# PPP...Pulled pork Pizza



## jakeo (Sep 14, 2004)

I know it does not sound very appetizing but a few "pops" in me got my brain going last night. We were cooking pizzas on the charcoal grill and I decided to try out one. I started with a thawed out pre-made pizza crust and applied some Sweet Baby Rays as the sauce, some of my pulled pork, a lil mozza. cheese and crushed pineapple.
I personally LOVED it but since Im the only one in my house that would try it, I sent over 1/2 to my neighbors who both came out to see if they could buy one!:lol:
I would have gladdly given them one but was out of crusts.
Give it a shot.


----------



## localyahoo (May 28, 2009)

that sounds delicious, not that far from bbq chicken pizza, so I wouldn't say that you are crazy. I would say that your family is crazy for not trying it. I love the pineapple idea. I am definately going to be giving that a try. thanks


----------



## DidSomeoneOrderTheFish? (Jan 16, 2011)

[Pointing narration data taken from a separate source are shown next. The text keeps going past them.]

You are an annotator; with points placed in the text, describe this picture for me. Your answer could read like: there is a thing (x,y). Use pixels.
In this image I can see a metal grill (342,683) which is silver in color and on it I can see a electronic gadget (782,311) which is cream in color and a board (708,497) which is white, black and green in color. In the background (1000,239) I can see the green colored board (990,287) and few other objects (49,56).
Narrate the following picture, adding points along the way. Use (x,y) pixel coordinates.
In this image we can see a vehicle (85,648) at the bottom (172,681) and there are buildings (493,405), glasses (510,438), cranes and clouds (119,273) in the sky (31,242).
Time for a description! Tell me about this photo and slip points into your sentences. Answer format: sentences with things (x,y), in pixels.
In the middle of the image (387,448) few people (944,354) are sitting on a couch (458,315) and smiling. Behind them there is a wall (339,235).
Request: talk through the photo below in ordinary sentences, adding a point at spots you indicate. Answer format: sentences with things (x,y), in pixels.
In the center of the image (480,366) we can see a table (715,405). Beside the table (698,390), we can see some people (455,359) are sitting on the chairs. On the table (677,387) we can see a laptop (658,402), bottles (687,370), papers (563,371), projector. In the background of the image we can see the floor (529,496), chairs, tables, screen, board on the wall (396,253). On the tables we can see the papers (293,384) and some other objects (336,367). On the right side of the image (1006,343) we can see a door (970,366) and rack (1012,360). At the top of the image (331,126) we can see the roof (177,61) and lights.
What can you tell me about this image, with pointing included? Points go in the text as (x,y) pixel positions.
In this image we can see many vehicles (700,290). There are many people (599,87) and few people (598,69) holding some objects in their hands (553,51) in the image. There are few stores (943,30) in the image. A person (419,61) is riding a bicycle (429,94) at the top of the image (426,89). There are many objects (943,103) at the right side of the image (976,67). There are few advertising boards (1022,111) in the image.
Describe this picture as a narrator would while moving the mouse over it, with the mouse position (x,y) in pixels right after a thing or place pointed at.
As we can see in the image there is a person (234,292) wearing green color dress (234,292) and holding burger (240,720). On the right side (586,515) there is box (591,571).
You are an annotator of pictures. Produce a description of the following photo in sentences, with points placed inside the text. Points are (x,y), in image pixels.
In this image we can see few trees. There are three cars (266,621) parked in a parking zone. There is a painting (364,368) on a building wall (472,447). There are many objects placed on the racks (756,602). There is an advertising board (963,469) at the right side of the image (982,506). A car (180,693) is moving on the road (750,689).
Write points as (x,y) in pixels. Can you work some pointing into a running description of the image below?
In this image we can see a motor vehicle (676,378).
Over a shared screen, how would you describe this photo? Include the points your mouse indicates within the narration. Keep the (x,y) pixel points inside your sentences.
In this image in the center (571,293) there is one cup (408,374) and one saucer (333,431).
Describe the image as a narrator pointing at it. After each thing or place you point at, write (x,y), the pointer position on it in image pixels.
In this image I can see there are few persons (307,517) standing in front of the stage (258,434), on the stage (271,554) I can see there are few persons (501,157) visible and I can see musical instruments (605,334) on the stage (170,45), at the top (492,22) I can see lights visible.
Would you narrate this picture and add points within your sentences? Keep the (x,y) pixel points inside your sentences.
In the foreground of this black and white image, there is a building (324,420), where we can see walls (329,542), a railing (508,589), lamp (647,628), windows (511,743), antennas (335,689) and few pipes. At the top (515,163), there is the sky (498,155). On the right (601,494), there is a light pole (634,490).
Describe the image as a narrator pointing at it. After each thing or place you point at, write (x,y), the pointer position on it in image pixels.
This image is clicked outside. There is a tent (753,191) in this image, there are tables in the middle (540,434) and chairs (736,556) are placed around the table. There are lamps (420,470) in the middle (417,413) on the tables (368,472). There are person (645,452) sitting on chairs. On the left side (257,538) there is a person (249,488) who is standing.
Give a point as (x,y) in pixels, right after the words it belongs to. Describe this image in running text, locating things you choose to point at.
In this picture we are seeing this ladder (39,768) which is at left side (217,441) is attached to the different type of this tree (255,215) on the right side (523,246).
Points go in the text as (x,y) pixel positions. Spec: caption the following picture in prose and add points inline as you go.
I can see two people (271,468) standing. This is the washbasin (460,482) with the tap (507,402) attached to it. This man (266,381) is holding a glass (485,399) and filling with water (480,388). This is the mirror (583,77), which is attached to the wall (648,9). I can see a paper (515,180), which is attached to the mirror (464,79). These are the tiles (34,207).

Tu' Chez. That does sound pretty darned good. Will have to give it a go sometime. When I was working as a chef, I made an experimental pie on a slow night. Fry up some cubed chicken buffalo style and toss in whatever buffalo/hot sauce does it for you. Apply LIGHT coat of said sauce to crust, add chicken , moz and a few bleu cheese crumbles. Bake, then lightly drizzle blue cheese dressing over whole pie. Butter and cajun season crust...killer.


----------



## Riva (Aug 10, 2006)

localyahoo said:


> that sounds delicious, not that far from bbq chicken pizza, so I wouldn't say that you are crazy. I would say that your family is crazy for not trying it. I love the pineapple idea. I am definately going to be giving that a try. thanks


Remember to old saying: "Pork loves Pineapple."


----------